O presidente Jair Bolsonaro, na sequência do “auê” por causa da alta dos preços de diesel e gasolina que culminou na indicação de um general para tomar lugar de um economista na Petrobras, prometeu “meter o dedo” na energia elétrica. A declaração parecia sugerir, claramente, que seu objetivo era deixar menos salgada a contra de luz, e não o contrário.
No entanto, lá estava ele na noite de terça-feira (23) entregando uma medida provisória (MP) ao Congresso que parece caminhar exatamente na direção contrária do que se imaginava pelo discurso mais intervencionista dos últimos dias. Além de tentar ressuscitar o plano de privatização da Eletrobras, a MP pretende pôr fim ao chamado “regime de cotas” em troca do “regime de produção independente”, com preços livremente definidos pela empresa.
Em outras palavras, a medida parece ser positiva para a Eletrobras e seus investidores no mercado de capitais. Mas a contrapartida deve ser aumento da conta de luz.
Em linhas gerais, o tal “regime de cotas” vigente desde 2013, no governo Dilma, determina que elétricas vendam energia a preços regulados pela Agência Nacional de Energia Elétrica (Aneel). O que, do ponto de vista do caixa da empresa, significa menores receitas, por acabarem ficando de fora da formulação de preços a incorporação de alguns custos. Já do ponto de vista do consumidor, esse modelo implica preços finais mais baratos do que poderiam ser.
Portanto, ao acabar com o regime de cotas, portas podem estar sendo abertas pelo governo para uma conta de luz mais alta no futuro.
Em relatório publicado nesta quarta, o banco Credit Suisse coloca luz e quantifica a questão. “O mercado estaria de beneficiando de preços potencialmente mais altos (perto de R$ 150 por MWh [MegaWath] contra os atuais R$ 60 por MWh] e outros efeitos colaterais do cenário pós-privatização, como corte de custos adicionais, melhor gestão de passivos, menor custo da dívida, entre outros”, diz o texto.

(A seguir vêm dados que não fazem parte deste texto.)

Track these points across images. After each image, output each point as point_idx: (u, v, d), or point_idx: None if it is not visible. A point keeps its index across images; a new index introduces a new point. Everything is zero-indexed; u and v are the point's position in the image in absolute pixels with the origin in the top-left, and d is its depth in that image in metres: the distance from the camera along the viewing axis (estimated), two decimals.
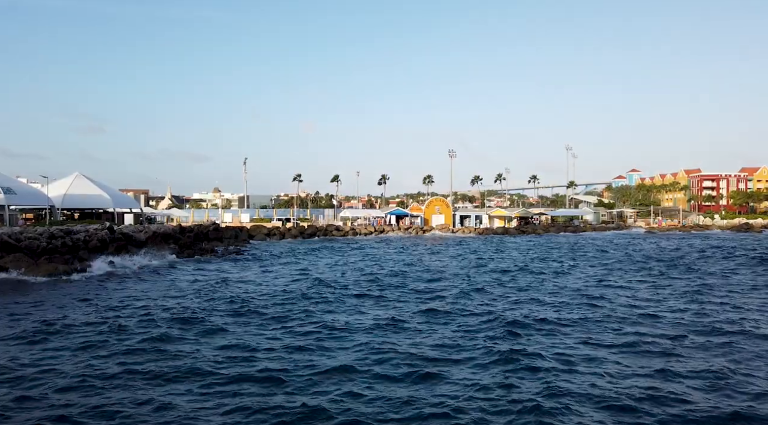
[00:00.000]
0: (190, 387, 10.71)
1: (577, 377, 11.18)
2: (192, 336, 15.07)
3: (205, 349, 13.62)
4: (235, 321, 17.39)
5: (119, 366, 12.10)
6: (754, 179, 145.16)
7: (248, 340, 14.49)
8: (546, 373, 11.34)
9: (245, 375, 11.36)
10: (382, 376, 11.33)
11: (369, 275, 30.39)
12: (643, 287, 25.11)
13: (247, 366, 12.00)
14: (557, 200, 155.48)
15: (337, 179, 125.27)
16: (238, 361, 12.45)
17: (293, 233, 75.43)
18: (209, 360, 12.53)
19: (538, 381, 10.89)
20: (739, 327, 15.92)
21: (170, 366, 11.98)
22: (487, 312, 18.47)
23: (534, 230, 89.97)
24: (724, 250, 49.36)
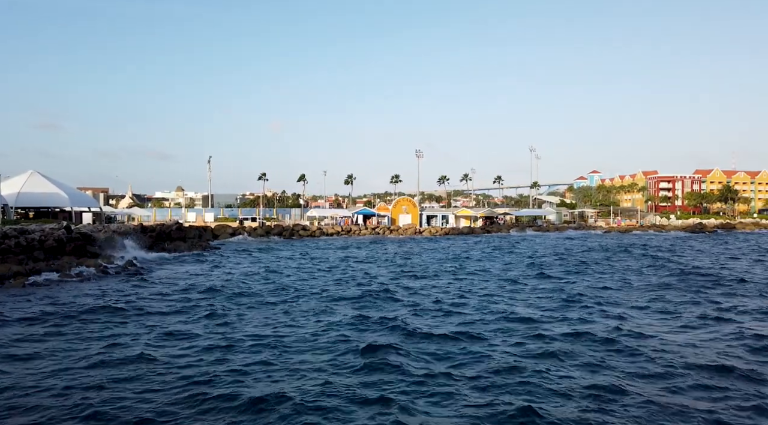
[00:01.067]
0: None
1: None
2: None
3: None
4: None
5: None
6: (707, 180, 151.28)
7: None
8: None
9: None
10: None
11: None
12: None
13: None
14: (521, 200, 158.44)
15: (304, 179, 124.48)
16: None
17: (259, 232, 74.52)
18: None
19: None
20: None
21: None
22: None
23: (499, 230, 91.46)
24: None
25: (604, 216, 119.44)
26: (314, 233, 78.78)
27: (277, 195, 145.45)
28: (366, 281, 27.69)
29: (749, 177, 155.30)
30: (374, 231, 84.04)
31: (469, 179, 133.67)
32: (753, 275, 29.73)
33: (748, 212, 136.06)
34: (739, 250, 50.96)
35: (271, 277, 29.62)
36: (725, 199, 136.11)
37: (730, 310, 18.90)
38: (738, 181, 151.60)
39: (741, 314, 18.31)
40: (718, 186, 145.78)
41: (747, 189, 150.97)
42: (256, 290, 24.22)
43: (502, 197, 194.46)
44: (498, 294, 22.95)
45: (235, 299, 21.81)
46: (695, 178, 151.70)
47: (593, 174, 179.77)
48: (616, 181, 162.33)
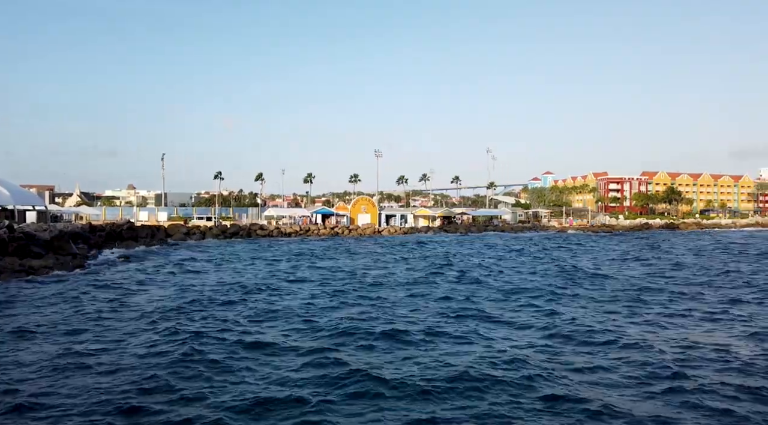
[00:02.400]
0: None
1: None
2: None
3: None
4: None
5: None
6: (653, 182, 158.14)
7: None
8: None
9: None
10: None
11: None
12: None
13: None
14: (478, 200, 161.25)
15: (262, 178, 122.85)
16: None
17: (215, 232, 73.04)
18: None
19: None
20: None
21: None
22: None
23: (456, 230, 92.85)
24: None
25: (556, 216, 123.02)
26: (272, 233, 77.87)
27: (234, 194, 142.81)
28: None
29: (692, 179, 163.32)
30: (333, 231, 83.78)
31: (428, 179, 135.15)
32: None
33: (691, 213, 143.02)
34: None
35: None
36: (670, 200, 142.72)
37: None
38: (681, 183, 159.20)
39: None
40: (663, 188, 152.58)
41: (689, 191, 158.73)
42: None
43: (459, 197, 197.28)
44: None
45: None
46: (642, 179, 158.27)
47: (547, 175, 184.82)
48: (569, 182, 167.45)
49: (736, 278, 28.96)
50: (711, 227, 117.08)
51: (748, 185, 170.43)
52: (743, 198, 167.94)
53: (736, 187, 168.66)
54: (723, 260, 39.81)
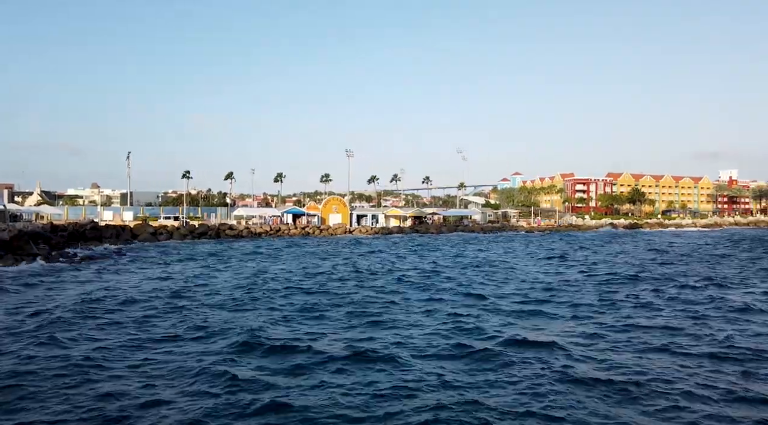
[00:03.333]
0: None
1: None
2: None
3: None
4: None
5: None
6: (618, 183, 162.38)
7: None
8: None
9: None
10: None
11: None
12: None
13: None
14: (449, 200, 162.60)
15: (231, 177, 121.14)
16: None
17: (182, 232, 71.68)
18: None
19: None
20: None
21: None
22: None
23: (427, 230, 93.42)
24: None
25: (525, 216, 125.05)
26: (241, 233, 76.89)
27: (202, 194, 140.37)
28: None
29: (654, 181, 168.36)
30: (304, 231, 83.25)
31: (399, 179, 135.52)
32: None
33: (653, 213, 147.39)
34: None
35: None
36: (633, 201, 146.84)
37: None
38: (644, 184, 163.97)
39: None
40: (627, 189, 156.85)
41: (652, 192, 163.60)
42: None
43: (430, 197, 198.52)
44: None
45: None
46: (607, 181, 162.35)
47: (516, 176, 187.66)
48: (537, 183, 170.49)
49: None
50: (673, 227, 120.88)
51: (707, 186, 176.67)
52: (703, 199, 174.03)
53: (696, 188, 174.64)
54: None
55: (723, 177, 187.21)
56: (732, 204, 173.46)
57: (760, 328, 16.55)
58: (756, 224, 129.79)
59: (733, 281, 28.15)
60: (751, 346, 14.19)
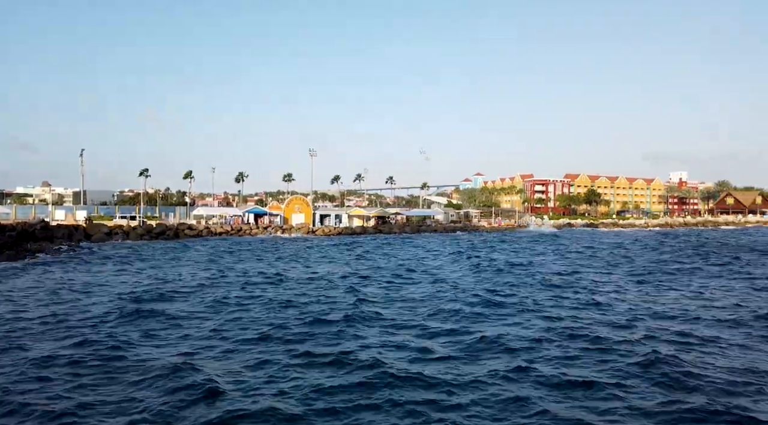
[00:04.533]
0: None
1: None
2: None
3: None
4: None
5: None
6: (575, 184, 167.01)
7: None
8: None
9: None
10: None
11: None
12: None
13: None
14: (412, 200, 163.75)
15: (191, 176, 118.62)
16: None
17: (139, 232, 69.65)
18: None
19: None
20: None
21: None
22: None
23: (391, 230, 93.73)
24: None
25: (486, 216, 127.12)
26: (201, 233, 75.32)
27: (161, 193, 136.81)
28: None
29: (609, 182, 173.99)
30: (266, 231, 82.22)
31: (362, 179, 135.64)
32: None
33: (608, 214, 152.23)
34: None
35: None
36: (590, 201, 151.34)
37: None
38: (600, 185, 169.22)
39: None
40: (584, 189, 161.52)
41: (607, 193, 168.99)
42: None
43: (393, 197, 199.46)
44: None
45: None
46: (565, 182, 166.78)
47: (478, 176, 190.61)
48: (498, 183, 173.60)
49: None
50: (626, 227, 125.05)
51: (659, 188, 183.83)
52: (654, 200, 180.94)
53: (648, 190, 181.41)
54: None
55: (673, 179, 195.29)
56: (682, 205, 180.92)
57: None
58: (704, 224, 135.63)
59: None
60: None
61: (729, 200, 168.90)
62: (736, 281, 28.88)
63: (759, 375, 12.18)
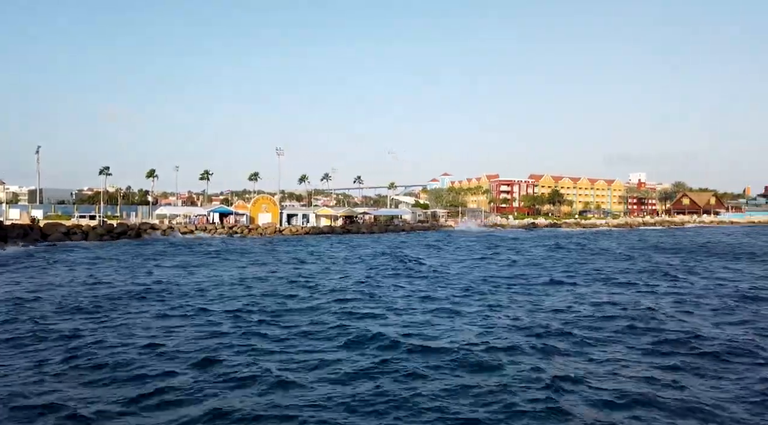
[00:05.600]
0: None
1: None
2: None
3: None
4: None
5: None
6: (539, 184, 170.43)
7: None
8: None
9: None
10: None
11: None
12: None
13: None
14: (380, 200, 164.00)
15: (154, 174, 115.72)
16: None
17: (99, 232, 67.57)
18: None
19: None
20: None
21: None
22: None
23: (359, 230, 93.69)
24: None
25: (453, 216, 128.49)
26: (165, 233, 73.65)
27: (122, 191, 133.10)
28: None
29: (572, 183, 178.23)
30: (232, 230, 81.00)
31: (330, 178, 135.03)
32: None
33: (571, 214, 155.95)
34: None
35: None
36: (553, 201, 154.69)
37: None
38: (563, 186, 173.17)
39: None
40: (548, 190, 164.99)
41: (570, 193, 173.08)
42: None
43: (361, 196, 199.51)
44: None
45: None
46: (530, 182, 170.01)
47: (445, 176, 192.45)
48: (464, 183, 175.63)
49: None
50: (588, 227, 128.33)
51: (619, 188, 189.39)
52: (615, 200, 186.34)
53: (609, 190, 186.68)
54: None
55: (633, 180, 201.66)
56: (641, 205, 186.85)
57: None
58: (661, 223, 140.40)
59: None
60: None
61: (685, 201, 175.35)
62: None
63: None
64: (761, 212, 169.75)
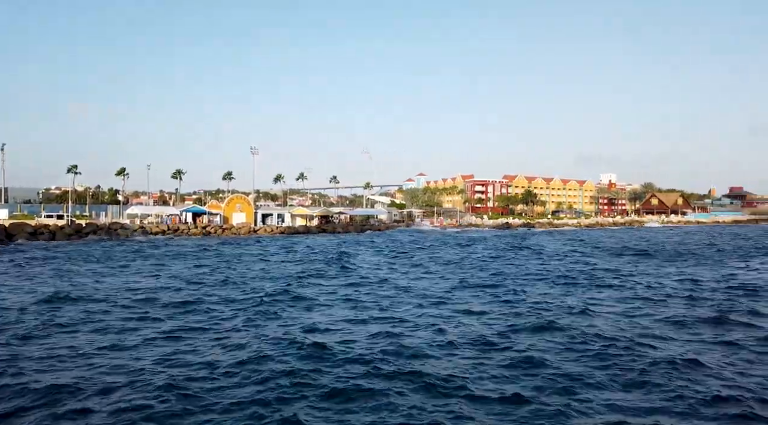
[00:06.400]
0: None
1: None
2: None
3: None
4: None
5: None
6: (513, 185, 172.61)
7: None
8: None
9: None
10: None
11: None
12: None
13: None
14: (356, 199, 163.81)
15: (124, 173, 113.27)
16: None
17: (67, 231, 65.91)
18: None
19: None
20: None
21: None
22: None
23: (334, 229, 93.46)
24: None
25: (429, 216, 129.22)
26: (135, 232, 72.21)
27: (91, 190, 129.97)
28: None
29: (545, 183, 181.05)
30: (205, 230, 79.87)
31: (305, 178, 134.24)
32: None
33: (544, 213, 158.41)
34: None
35: None
36: (526, 201, 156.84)
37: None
38: (536, 186, 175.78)
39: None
40: (521, 190, 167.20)
41: (543, 193, 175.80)
42: None
43: (337, 196, 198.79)
44: None
45: None
46: (504, 182, 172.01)
47: (420, 176, 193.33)
48: (440, 183, 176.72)
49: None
50: (561, 226, 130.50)
51: (590, 189, 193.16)
52: (586, 201, 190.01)
53: (581, 191, 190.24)
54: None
55: (604, 181, 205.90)
56: (611, 206, 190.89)
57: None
58: (630, 223, 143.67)
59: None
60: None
61: (653, 201, 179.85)
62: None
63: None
64: (725, 212, 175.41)
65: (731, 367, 12.76)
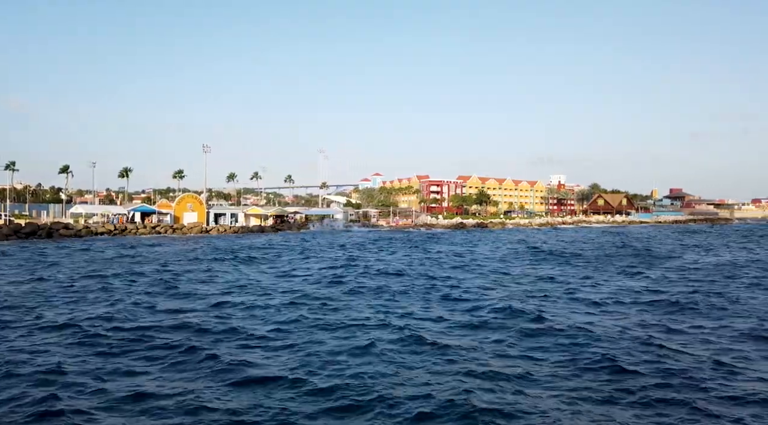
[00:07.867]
0: None
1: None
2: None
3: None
4: None
5: None
6: (467, 185, 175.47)
7: None
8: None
9: None
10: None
11: None
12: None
13: None
14: (311, 199, 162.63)
15: (68, 170, 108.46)
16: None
17: (5, 232, 62.50)
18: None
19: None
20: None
21: None
22: None
23: (290, 229, 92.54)
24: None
25: (385, 216, 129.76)
26: (79, 233, 69.21)
27: (30, 188, 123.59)
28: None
29: (498, 183, 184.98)
30: (155, 230, 77.41)
31: (260, 177, 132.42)
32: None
33: (496, 214, 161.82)
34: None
35: None
36: (480, 201, 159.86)
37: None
38: (490, 186, 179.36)
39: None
40: (475, 190, 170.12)
41: (496, 194, 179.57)
42: None
43: (293, 196, 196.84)
44: None
45: None
46: (458, 183, 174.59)
47: (376, 176, 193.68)
48: (396, 183, 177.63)
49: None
50: (513, 226, 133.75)
51: (541, 189, 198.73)
52: (537, 201, 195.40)
53: (532, 191, 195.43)
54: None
55: (553, 182, 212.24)
56: (560, 206, 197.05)
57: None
58: (578, 223, 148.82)
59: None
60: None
61: (600, 202, 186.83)
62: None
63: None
64: (666, 213, 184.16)
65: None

Ou seja, teria nitidamente a ganhar quem tiver ou for atrás de ter ações da Eletrobras privatizada. As ações da companhia em disparada nesta quarta (24), aliás, estão de prova. Consumidores de energia já não tem o que comemorar quando esses números forem incorporados na conta de luz.
Além disso, pode ser uma prova de fogo interessante ao Banco Central autônomo, que tem como arma os juros para controlar inflação medida pelo IPCA, em que os preços de energia têm peso considerável, na casa dos 4%.
É um peso relevante e que remete ao dos preços de combustíveis, e que tiram o sono e eventualmente a popularidade do presidente.